The Print Room at The Coronet
21st March 2019
Saburo Teshigawara’s distinctive work has garnered for him a worldwide reputation as a dancer, choreographer and teacher. It was noteworthy at the opening night of The Idiot that so many of the celebrated names of the London dance world were in attendance. In 2013, Teshigawara founded Karas Apparatus a combined studio, gallery and performance space for up to 60 attendees with post performance discussions part of the routine. It was there that The Idiot was first performed in 2016 and it is fitting that his first visit to England with this production should be in the intimate setting of the Print Room.
It’s confession time: I haven’t read Dosteovsky’s The Idiot, but a quick look at a plot summary was helpful before the performance. The novel, considered one of the author’s finest, charts the life of Prince Myshkin, a young man who has spent several years in a sanatorium and as a result is awkward and inexperienced in dealing with his peer group.
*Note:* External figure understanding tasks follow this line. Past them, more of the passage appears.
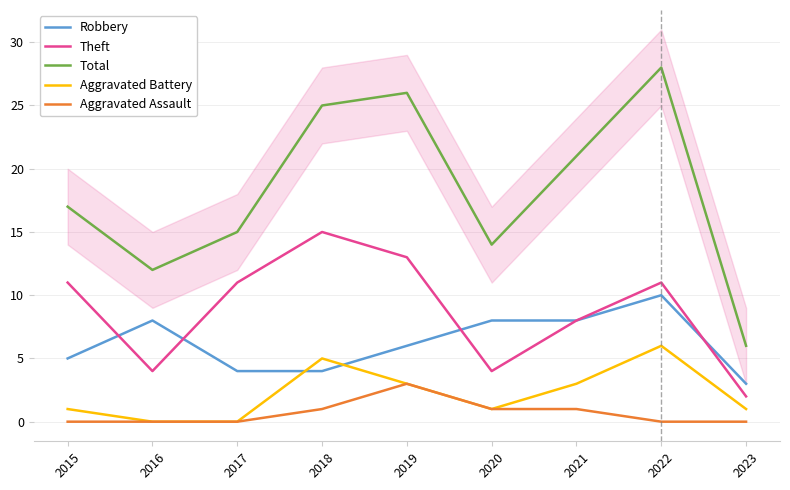

Reading right to left, what are all the values shown in this chart?

Robbery: 3	10	8	8	6	4	4	8	5
Theft: 2	11	8	4	13	15	11	4	11
Total: 6	28	21	14	26	25	15	12	17
Aggravated Battery: 1	6	3	1	3	5	0	0	1
Aggravated Assault: 0	0	1	1	3	1	0	0	0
Although possessing intelligence and high moral principles, he is sometimes called an idiot by those who do not see below his surface.
We first see Teshigawara framed in a pool of flickering light, standing with knees slightly bent, expressing his vulnerability. As he depicts Myshkin’s physical disability, his movement quality is arresting – a whole body experience with hands, arms and legs apparently with a life of their own as he move with staccato rhythms. In another section, Myshkin’s illness is portrayed with Teshigawara’s hands fluttering like frantic butterflies.
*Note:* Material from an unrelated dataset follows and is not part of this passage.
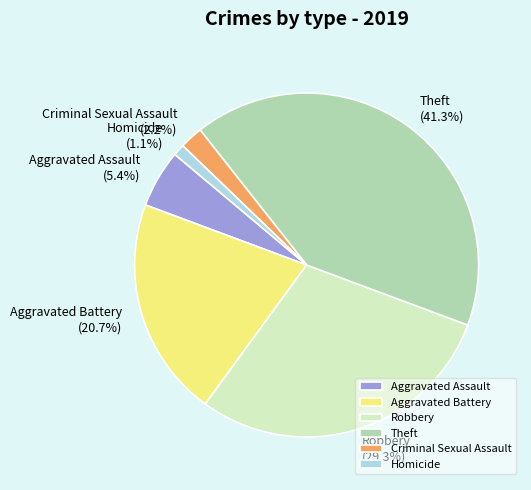

To the nearest percent, what is the difference between the Aggravated Assault and Homicide slice percentages?

4%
Teshigawara is partnered by Rihoko Sato, playing the role of Nastasya. She is an elegant and precise dancer and we see Myshkin immediately enthralled by this vision. Their duets see Myshkin dancing in his most integrated style, but in her absence he reverts to the earlier, awkward, hectic style.
In the novel, Myshkin is betrothed to Nastasya and on their wedding day, his best friend runs off with bride to be and then kills her. The murderer invites Myshkin to visit and after seeing the body, the Prince descends into madness. On stage, we merely see Nastasya’s body stretched out, which would have lacked resonance for anyone without a knowledge of the tragic circumstances of the original plot. However, Myshkin’s anguish is movingly portrayed by Teshigawara, collapsing onto the his knees with his legs splayed out in hopeless despair.
Overall, Teshigawara and Sato present snapshots of the huge novel with imaginative choreography. I have one caveat: Teshigawara’s disturbed dancing does becomes repetitive and even at only one hour, the performance would be stronger with a 10 minute edit.